-DON
FLORIANO, Las verdaderas razones de la muerte del papa Luciani
Mi
relación con Albino Luciani fue singular, en algunos aspectos única. Directa e
indirecta, habiéndolo encontrado algunas veces a él y durante años y años a sus
compañeros de seminario - entre los que debo mencionar: el P. Ernesto Ampezzan,
mons. Sesto Da Pra, mons. Guglielmo Sagui, mons. Giovanni Maria Longiarù, mons.
Giuseppe De Cassan - y, en los últimos años de su vida, su hermano Eduardo
(1917-2008).
Conocí
a Albino Luciani por primera vez hace exactamente 55 años, tal día como hoy, 14
de julio; entonces era el día de mi undécimo cumpleaños. Había estado unos días
en Caprile, en la casa de verano del seminario, para verificar el deseo de
entrar en el seminario (que hice tres años después). Mi párroco, don Ernesto
Ampezzan, que tenía solo 56 años y me parecía un anciano, vino a buscarme a
Caprile y me llevó a Zoldo en autostop, en un camión. Paramos en Pecol donde,
como huésped en una casa particular, el obispo Luciani pasaba unos días de
descanso (eran los días en los que vivía el drama del cisma, provocado por él,
aunque involuntariamente, de Montaner). Recuerdo su amabilidad en el trato y su
menuda complexión, adelgazada aún más por una amplia y pobre sotana, como, en
aquellos años, la de cualquier sacerdote de montaña o de campo. ¡El hacerme
sacerdote, años después, encontró entonces su primer protector! No nos perdimos
de vista, aunque anduvimos en la vida por caminos diferentes.
A
mí me desagradaba, pues, y mucho más, que don Albino no fuera amado por los
sacerdotes, como me parecía que lo merecía. No, aparte de las proformas en las
que somos tan buenos a veces como sacerdotes, fue objeto de burla y de befa. Mi
paisano mons. Pietro Rizzardini dijo de él: "Los hombres quieren hacerlo
avanzar, pero Dios no"; el director de teología (mons. Nilo Tiezza) lo
llamaba irónicamente: "El hijo de la Bórtola"; el ilustre historiador
agordino (y, por tanto, paisano suyo) don Ferdinando Tamis hablaba mal de él.

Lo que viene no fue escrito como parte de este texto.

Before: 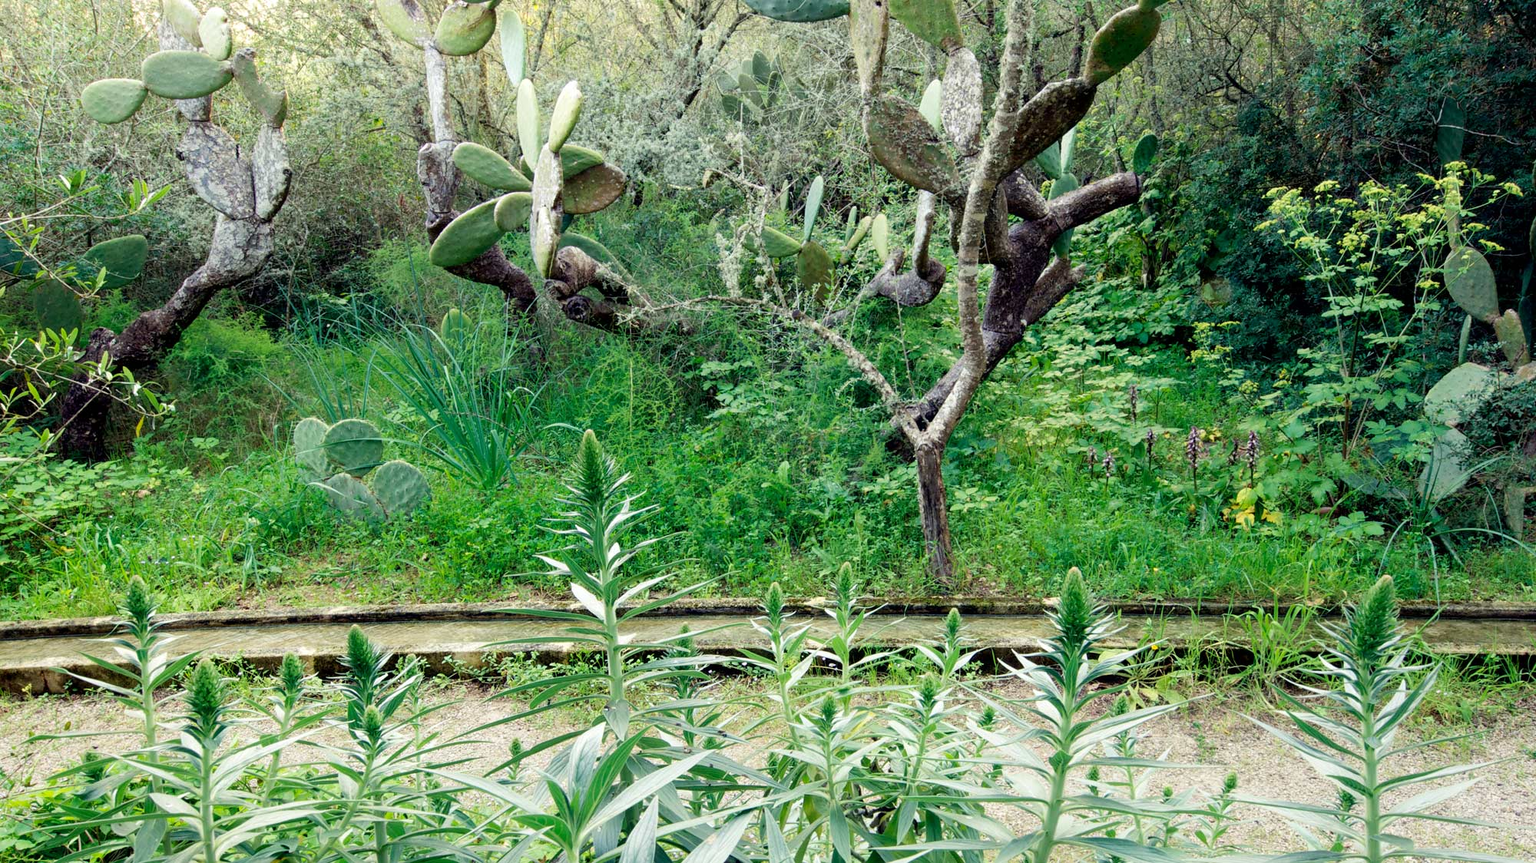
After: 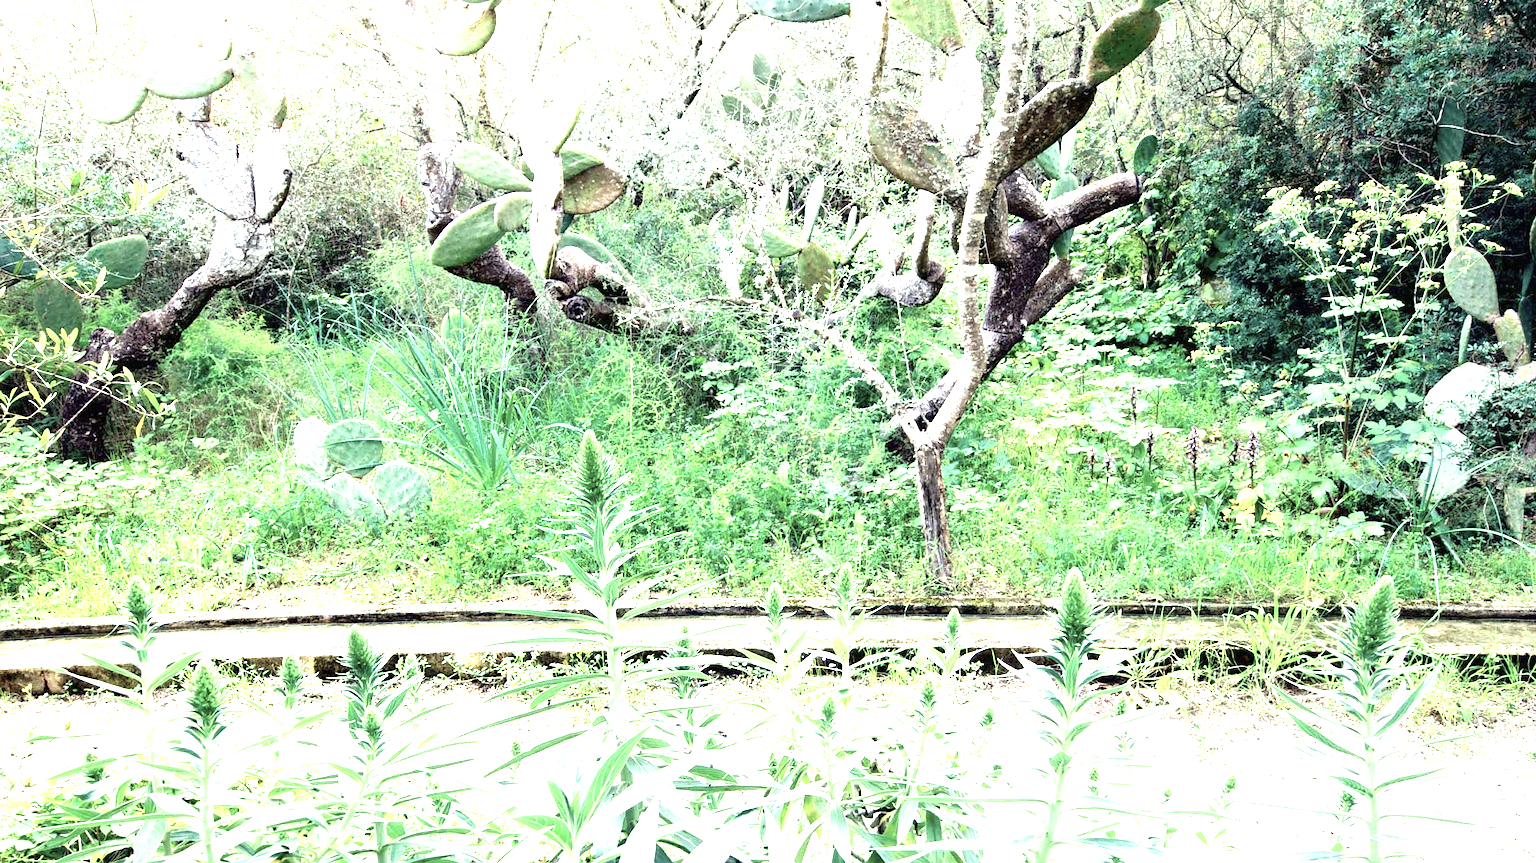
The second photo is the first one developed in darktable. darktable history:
exposure: black level correction 0, exposure 2.088 EV, compensate exposure bias true, compensate highlight preservation false
contrast brightness saturation: contrast 0.1, saturation -0.36
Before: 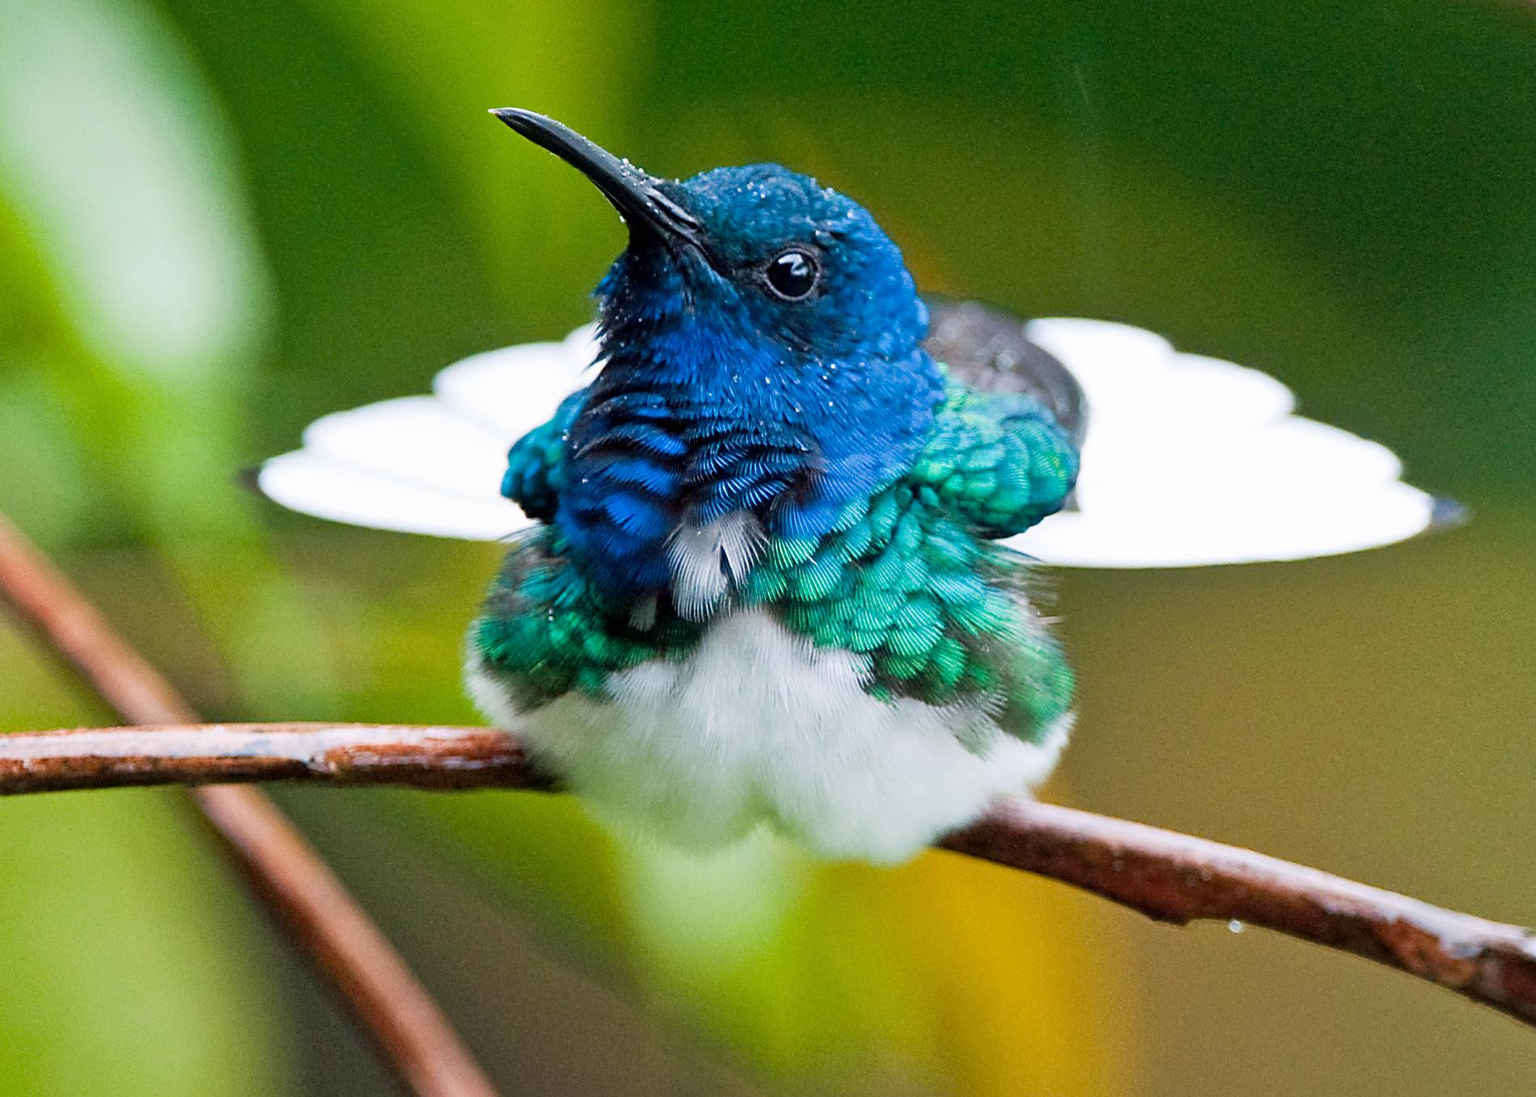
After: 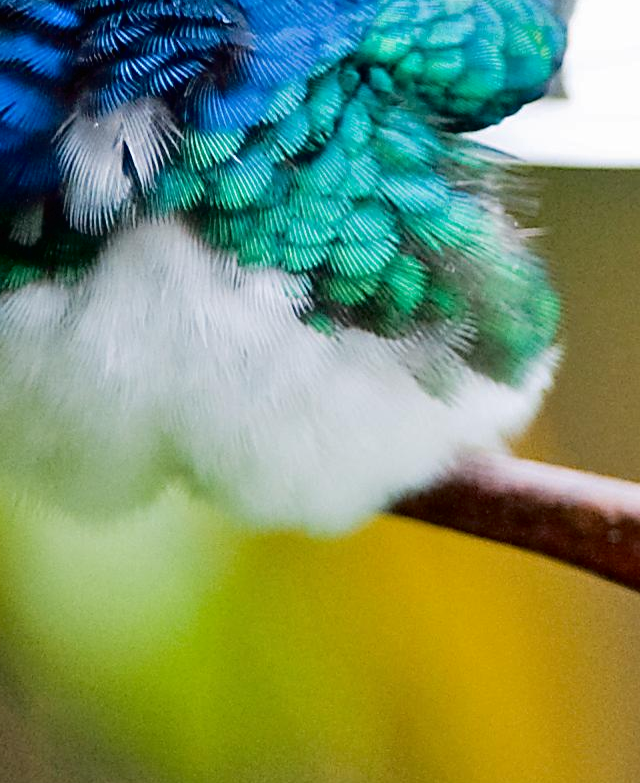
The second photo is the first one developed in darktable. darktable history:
crop: left 40.444%, top 39.413%, right 25.846%, bottom 2.779%
tone curve: curves: ch0 [(0, 0) (0.003, 0.008) (0.011, 0.01) (0.025, 0.012) (0.044, 0.023) (0.069, 0.033) (0.1, 0.046) (0.136, 0.075) (0.177, 0.116) (0.224, 0.171) (0.277, 0.235) (0.335, 0.312) (0.399, 0.397) (0.468, 0.466) (0.543, 0.54) (0.623, 0.62) (0.709, 0.701) (0.801, 0.782) (0.898, 0.877) (1, 1)], color space Lab, independent channels
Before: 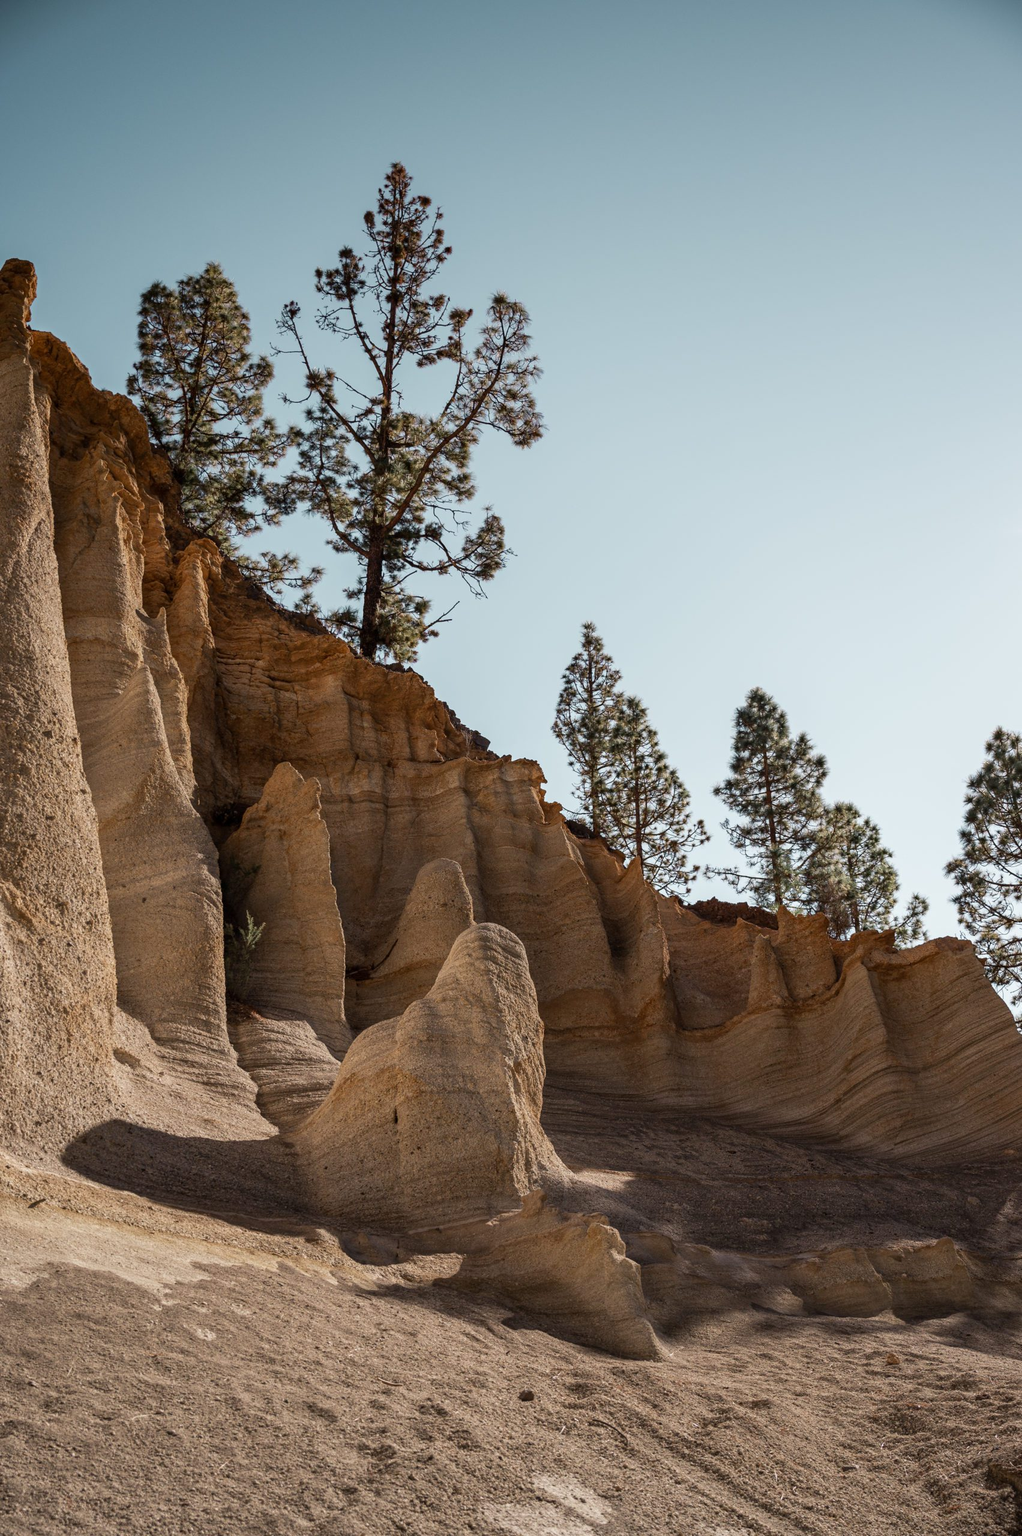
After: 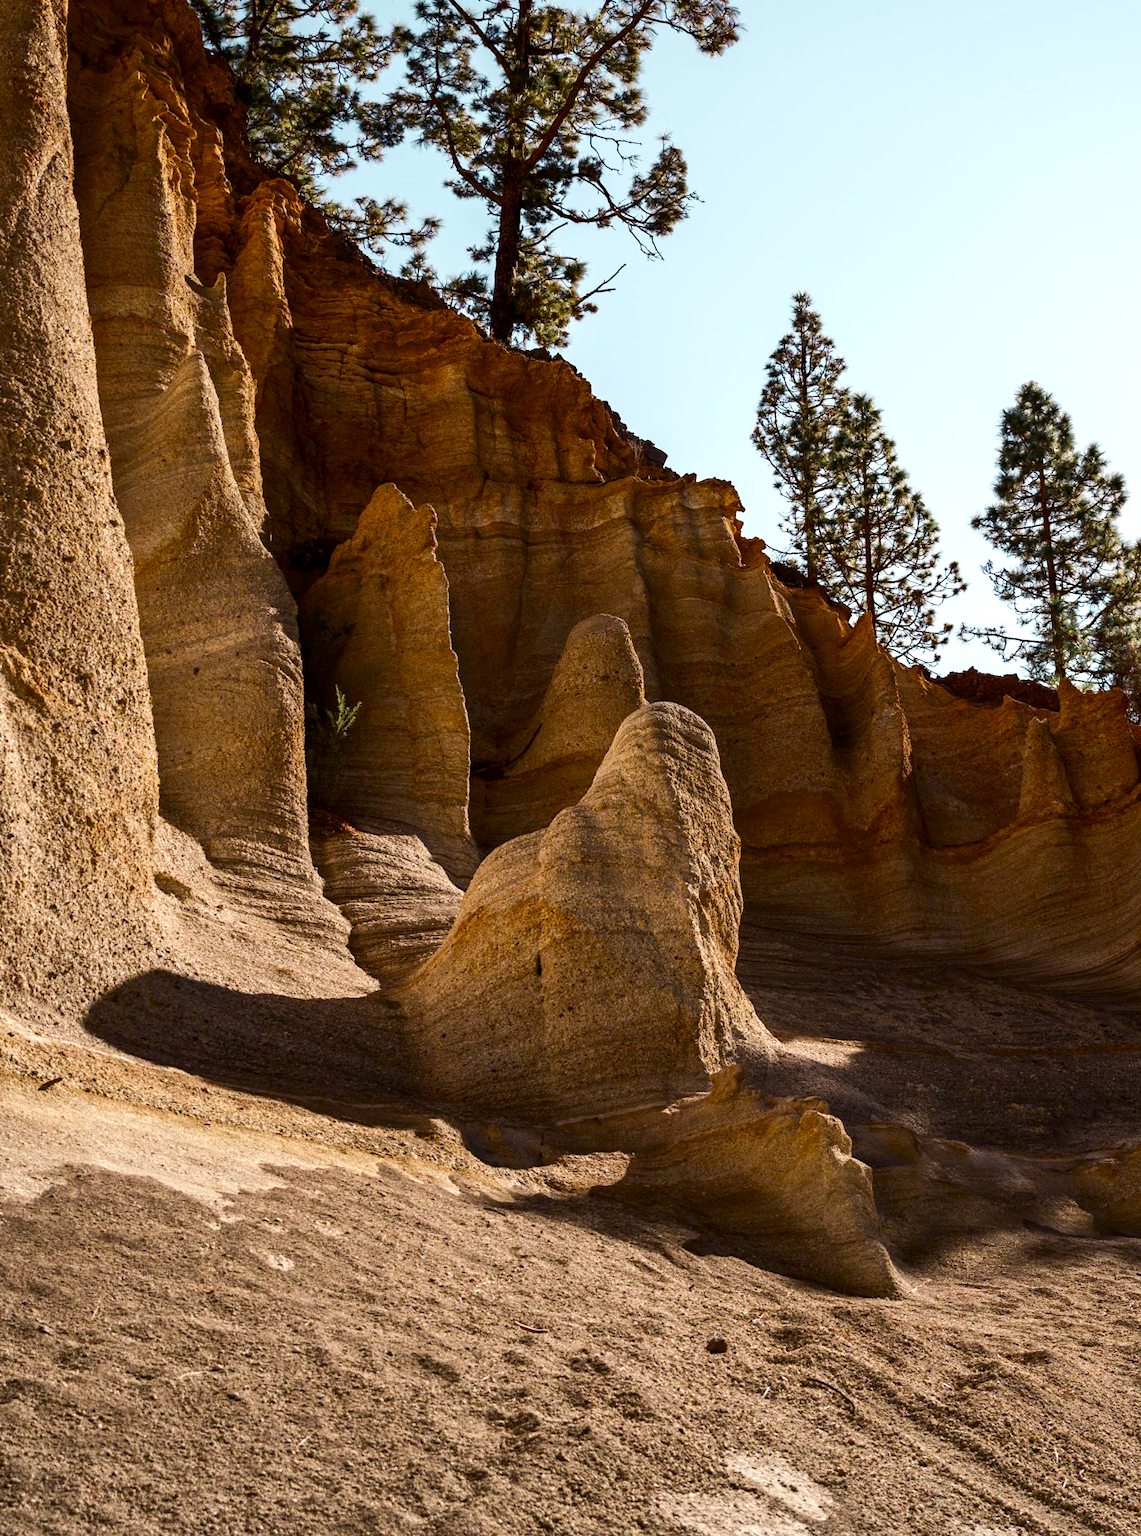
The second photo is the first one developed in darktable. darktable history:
crop: top 26.531%, right 17.959%
tone equalizer: -8 EV -0.417 EV, -7 EV -0.389 EV, -6 EV -0.333 EV, -5 EV -0.222 EV, -3 EV 0.222 EV, -2 EV 0.333 EV, -1 EV 0.389 EV, +0 EV 0.417 EV, edges refinement/feathering 500, mask exposure compensation -1.57 EV, preserve details no
contrast brightness saturation: contrast 0.13, brightness -0.05, saturation 0.16
color balance rgb: linear chroma grading › global chroma 8.12%, perceptual saturation grading › global saturation 9.07%, perceptual saturation grading › highlights -13.84%, perceptual saturation grading › mid-tones 14.88%, perceptual saturation grading › shadows 22.8%, perceptual brilliance grading › highlights 2.61%, global vibrance 12.07%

Se burlaban por su voz débil y todavía recuerdo a ciertos superiores (vivos)
que se reían de él: "Cuando canta el Ave maris Stella, parece decir: Ave maris
stalla". Nunca, en cinco años de teología, se nos ha presentado, para
nuestros estudios, no digo un libro, ni siquiera un artículo de Luciani, como
si nada de los escritos de un futuro Papa pudiera beneficiarnos a nosotros los
futuros sacerdotes. Cuando, en enero de 1975, murió mons. Angelo Santin (que lo
había querido como vicerrector), se tiraron a la basura cajas enteras de sus
libros, incluidos los que, con afecto filial, don Albino le había enviado
(recogí algunos, que aprecio). Pero luego, en septiembre de 1978, cuando fue
elegido Papa, se cambió de actitud, por orden del obispo diocesano Gioacchino
Muccin, que dijo más o menos así: "Aunque conozcas algo menos hermoso,
ahora debes callar".
Elegido
Papa, Luciani ni siquiera en el Vaticano encontró un ambiente favorable.
Además, incluso antes, sabía bien de las inmundicias que se escondían, incluso
allí, bajo el disfraz de la santidad y la nobleza. Precisamente en aquellos
días Mino Pecorelli publicó una lista de adscritos a la logia masónica P2 y
terminó asesinado; entre los miembros (y sabemos que unirse a la masonería
implica la excomunión) había varios altos prelados, incluidos dos secretarios
de Estado del Vaticano, el cardenal francés Jean Villot y el piacentino (por lo
demás, excelente) Agostino Casaroli, amigo del obispo Maffeo Ducoli, que
sucedió a Muccin. Le sucedería, después de Pietro Brollo, aquel Vincenzo Savio
que actuaba como auxiliar del obispo de Livorno, Alberto Ablondi, que también
aparece en la lista de Pecorelli. La atención pública, entonces, se había dado
cuenta de inmediato, de la relación conflictiva entre Luciani y el arzobispo
Marcinkus, jefe del poderoso banco vaticano del IOR (Instituto para Obras de
Religión), que algún año antes había negado a Luciani un préstamo, que necesitaba,
invitándole a darse una vuelta por Roma, pues hacía un día estupendo.